**PROBLEM TO SOLVE**
The records that follow are to be printed exactly, with no images.

--- RECORDS FOR THIS TASK Enclosed Below ---

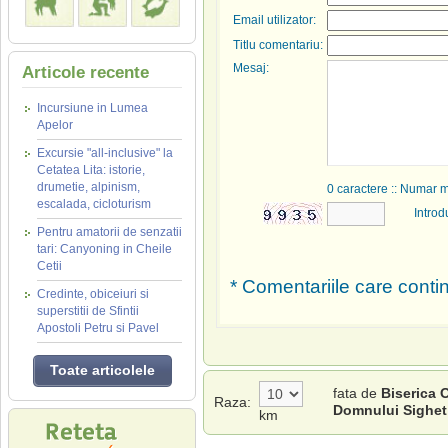
Email utilizator:
Titlu comentariu:
Mesaj:
Articole recente
Incursiune in Lumea
Apelor
Excursie "all-inclusive" la
Cetatea Lita: istorie,
drumetie, alpinism,
0
caractere :: Numar 
escalada, cicloturism
Introd
Pentru amatorii de senzatii
tari: Canyoning in Cheile
Cetii
* Comentariile care contin
Credinte, obiceiuri si
superstitii de Sfintii
Apostoli Petru si Pavel
Toate articolele
fata de
Biserica 
Raza:
Domnului Sighet
km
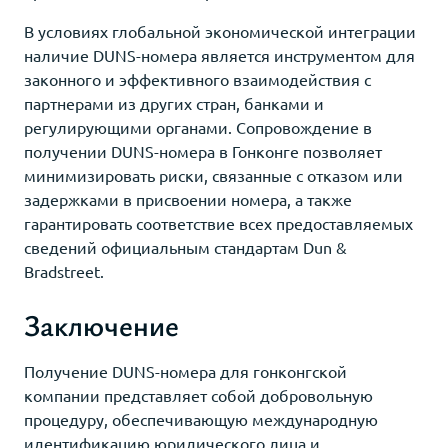
В условиях глобальной экономической интеграции
наличие DUNS-номера является инструментом для
законного и эффективного взаимодействия с
партнерами из других стран, банками и
регулирующими органами. Сопровождение в
получении DUNS-номера в Гонконге позволяет
минимизировать риски, связанные с отказом или
задержками в присвоении номера, а также
гарантировать соответствие всех предоставляемых
сведений официальным стандартам Dun &
Bradstreet.
Заключение
Получение DUNS-номера для гонконгской
компании представляет собой добровольную
процедуру, обеспечивающую международную
идентификацию юридического лица и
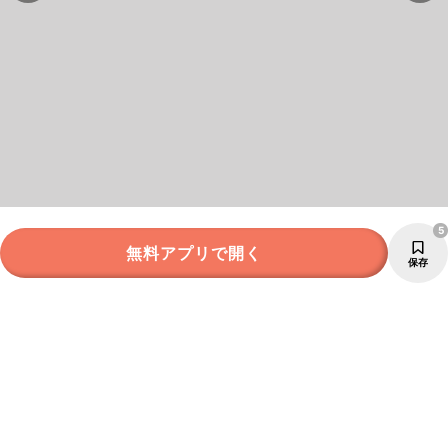
5
無料アプリで開く
保存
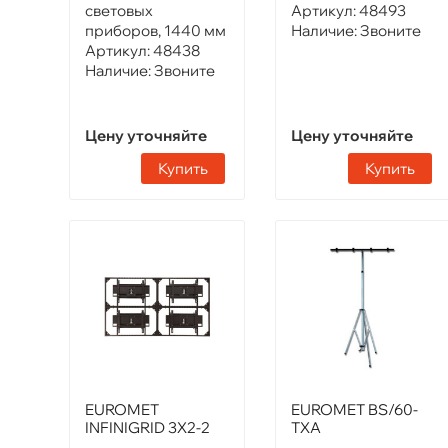
световых
Артикул:
48493
приборов, 1440 мм
Наличие:
Звоните
Артикул:
48438
Наличие:
Звоните
Цену уточняйте
Цену уточняйте
Купить
Купить
EUROMET
EUROMET BS/60-
INFINIGRID 3X2-2
TXA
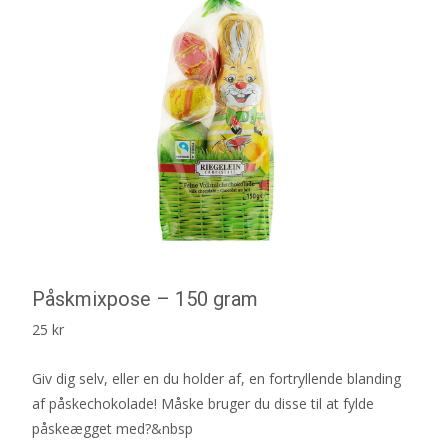
Påskmixpose – 150 gram
25
kr
Giv dig selv, eller en du holder af, en fortryllende blanding
af påskechokolade! Måske bruger du disse til at fylde
påskeægget med?&nbsp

--- End of Enclosed RECORDS FOR THIS TASK ---

**RESULT FOR THIS TASK**
Email utilizator:
Titlu comentariu:
Mesaj:
Articole recente
Incursiune in Lumea
Apelor
Excursie "all-inclusive" la
Cetatea Lita: istorie,
drumetie, alpinism,
0
caractere :: Numar 
escalada, cicloturism
Introd
Pentru amatorii de senzatii
tari: Canyoning in Cheile
Cetii
* Comentariile care contin
Credinte, obiceiuri si
superstitii de Sfintii
Apostoli Petru si Pavel
Toate articolele
fata de
Biserica 
Raza:
Domnului Sighet
km
В условиях глобальной экономической интеграции
наличие DUNS-номера является инструментом для
законного и эффективного взаимодействия с
партнерами из других стран, банками и
регулирующими органами. Сопровождение в
получении DUNS-номера в Гонконге позволяет
минимизировать риски, связанные с отказом или
задержками в присвоении номера, а также
гарантировать соответствие всех предоставляемых
сведений официальным стандартам Dun &
Bradstreet.
Заключение
Получение DUNS-номера для гонконгской
компании представляет собой добровольную
процедуру, обеспечивающую международную
идентификацию юридического лица и
5
無料アプリで開く
保存
световых
Артикул:
48493
приборов, 1440 мм
Наличие:
Звоните
Артикул:
48438
Наличие:
Звоните
Цену уточняйте
Цену уточняйте
Купить
Купить
EUROMET
EUROMET BS/60-
INFINIGRID 3X2-2
TXA
Påskmixpose – 150 gram
25
kr
Giv dig selv, eller en du holder af, en fortryllende blanding
af påskechokolade! Måske bruger du disse til at fylde
påskeægget med?&nbsp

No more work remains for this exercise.